==== Data extract ====

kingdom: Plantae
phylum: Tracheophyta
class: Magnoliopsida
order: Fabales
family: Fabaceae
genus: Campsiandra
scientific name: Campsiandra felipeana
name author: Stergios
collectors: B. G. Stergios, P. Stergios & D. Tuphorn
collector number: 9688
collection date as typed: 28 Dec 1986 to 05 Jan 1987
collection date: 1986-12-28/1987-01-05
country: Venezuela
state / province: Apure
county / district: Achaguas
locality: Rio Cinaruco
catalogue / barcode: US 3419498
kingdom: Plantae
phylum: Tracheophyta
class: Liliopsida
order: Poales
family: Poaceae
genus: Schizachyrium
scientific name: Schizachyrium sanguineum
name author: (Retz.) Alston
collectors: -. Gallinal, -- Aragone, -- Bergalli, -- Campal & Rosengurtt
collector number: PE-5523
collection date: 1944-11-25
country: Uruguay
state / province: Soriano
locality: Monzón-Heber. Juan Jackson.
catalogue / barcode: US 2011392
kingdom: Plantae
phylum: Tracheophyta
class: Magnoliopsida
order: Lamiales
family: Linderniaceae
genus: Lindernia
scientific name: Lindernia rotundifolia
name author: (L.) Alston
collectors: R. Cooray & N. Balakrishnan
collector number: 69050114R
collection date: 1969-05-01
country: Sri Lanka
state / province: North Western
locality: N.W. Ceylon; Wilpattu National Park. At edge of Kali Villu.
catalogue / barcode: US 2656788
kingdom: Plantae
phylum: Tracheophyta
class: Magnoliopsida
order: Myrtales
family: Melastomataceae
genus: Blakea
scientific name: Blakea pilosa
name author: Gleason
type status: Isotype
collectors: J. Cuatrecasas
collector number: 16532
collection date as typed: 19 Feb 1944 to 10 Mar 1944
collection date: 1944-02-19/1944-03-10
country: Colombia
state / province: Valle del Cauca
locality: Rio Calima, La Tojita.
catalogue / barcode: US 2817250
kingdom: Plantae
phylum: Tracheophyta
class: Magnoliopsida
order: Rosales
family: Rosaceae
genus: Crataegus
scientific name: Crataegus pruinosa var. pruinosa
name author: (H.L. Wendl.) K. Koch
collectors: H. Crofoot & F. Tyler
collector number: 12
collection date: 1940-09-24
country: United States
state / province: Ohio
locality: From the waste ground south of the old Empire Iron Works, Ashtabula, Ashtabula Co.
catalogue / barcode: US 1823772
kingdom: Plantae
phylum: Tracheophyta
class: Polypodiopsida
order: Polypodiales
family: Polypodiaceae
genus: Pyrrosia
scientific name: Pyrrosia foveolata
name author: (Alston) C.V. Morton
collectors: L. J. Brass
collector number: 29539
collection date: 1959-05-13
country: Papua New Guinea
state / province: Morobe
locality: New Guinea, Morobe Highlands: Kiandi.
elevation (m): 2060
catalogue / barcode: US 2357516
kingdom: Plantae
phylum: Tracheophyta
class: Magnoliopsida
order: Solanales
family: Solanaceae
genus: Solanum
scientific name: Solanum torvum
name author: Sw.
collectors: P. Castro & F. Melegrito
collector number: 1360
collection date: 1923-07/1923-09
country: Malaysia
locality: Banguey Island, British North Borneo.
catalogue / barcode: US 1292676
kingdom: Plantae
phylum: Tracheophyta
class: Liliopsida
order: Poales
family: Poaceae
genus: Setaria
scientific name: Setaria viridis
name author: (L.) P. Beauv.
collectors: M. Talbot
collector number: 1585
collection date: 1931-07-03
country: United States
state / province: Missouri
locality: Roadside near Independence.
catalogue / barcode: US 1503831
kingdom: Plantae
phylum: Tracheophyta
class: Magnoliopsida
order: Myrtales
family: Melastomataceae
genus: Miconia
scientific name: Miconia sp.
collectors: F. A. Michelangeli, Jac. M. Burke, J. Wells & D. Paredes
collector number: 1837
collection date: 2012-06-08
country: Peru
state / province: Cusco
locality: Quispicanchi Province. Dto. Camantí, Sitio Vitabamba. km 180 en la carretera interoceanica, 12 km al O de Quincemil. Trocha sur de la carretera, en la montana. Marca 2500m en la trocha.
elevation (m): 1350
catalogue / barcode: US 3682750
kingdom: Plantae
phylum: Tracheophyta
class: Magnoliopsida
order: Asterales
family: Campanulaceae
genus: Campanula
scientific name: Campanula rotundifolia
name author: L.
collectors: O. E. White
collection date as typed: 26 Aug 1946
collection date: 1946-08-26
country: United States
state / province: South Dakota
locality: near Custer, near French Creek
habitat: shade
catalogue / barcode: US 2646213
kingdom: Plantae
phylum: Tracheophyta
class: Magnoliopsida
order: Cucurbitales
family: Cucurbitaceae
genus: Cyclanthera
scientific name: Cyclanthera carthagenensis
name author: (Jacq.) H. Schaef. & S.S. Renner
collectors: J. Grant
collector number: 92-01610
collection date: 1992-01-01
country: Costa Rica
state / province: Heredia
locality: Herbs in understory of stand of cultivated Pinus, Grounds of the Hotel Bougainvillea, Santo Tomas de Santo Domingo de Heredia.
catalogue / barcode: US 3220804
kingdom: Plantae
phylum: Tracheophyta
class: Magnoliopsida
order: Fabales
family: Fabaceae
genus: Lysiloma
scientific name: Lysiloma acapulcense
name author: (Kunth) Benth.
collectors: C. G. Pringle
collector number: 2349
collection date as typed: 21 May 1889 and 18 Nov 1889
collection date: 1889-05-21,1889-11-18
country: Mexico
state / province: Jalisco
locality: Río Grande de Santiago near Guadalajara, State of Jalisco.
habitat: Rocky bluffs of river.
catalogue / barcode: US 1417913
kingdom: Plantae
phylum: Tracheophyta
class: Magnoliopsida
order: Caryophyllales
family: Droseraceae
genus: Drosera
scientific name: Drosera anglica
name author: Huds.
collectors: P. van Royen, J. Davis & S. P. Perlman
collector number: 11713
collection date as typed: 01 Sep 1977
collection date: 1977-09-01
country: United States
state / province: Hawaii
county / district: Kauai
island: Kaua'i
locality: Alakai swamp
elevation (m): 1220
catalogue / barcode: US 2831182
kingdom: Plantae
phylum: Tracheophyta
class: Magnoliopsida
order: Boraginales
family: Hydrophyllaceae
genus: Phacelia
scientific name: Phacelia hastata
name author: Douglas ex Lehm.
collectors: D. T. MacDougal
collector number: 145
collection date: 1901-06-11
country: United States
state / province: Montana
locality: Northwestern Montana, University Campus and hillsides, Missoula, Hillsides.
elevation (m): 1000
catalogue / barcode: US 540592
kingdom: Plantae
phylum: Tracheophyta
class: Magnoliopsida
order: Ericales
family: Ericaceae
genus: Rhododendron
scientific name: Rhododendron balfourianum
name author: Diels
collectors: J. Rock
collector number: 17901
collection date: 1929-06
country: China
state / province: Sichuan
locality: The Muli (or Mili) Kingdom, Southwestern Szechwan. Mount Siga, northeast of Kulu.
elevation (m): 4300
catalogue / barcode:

====

## Aim of the exercise
Reproduce the lines of the items word for word, starting at the line that contains "catalogue / barcode: US 2011392" and ending at the line that contains "genus: Crataegus", with both of those lines included.

## Complete output
catalogue / barcode: US 2011392
kingdom: Plantae
phylum: Tracheophyta
class: Magnoliopsida
order: Lamiales
family: Linderniaceae
genus: Lindernia
scientific name: Lindernia rotundifolia
name author: (L.) Alston
collectors: R. Cooray & N. Balakrishnan
collector number: 69050114R
collection date: 1969-05-01
country: Sri Lanka
state / province: North Western
locality: N.W. Ceylon; Wilpattu National Park. At edge of Kali Villu.
catalogue / barcode: US 2656788
kingdom: Plantae
phylum: Tracheophyta
class: Magnoliopsida
order: Myrtales
family: Melastomataceae
genus: Blakea
scientific name: Blakea pilosa
name author: Gleason
type status: Isotype
collectors: J. Cuatrecasas
collector number: 16532
collection date as typed: 19 Feb 1944 to 10 Mar 1944
collection date: 1944-02-19/1944-03-10
country: Colombia
state / province: Valle del Cauca
locality: Rio Calima, La Tojita.
catalogue / barcode: US 2817250
kingdom: Plantae
phylum: Tracheophyta
class: Magnoliopsida
order: Rosales
family: Rosaceae
genus: Crataegus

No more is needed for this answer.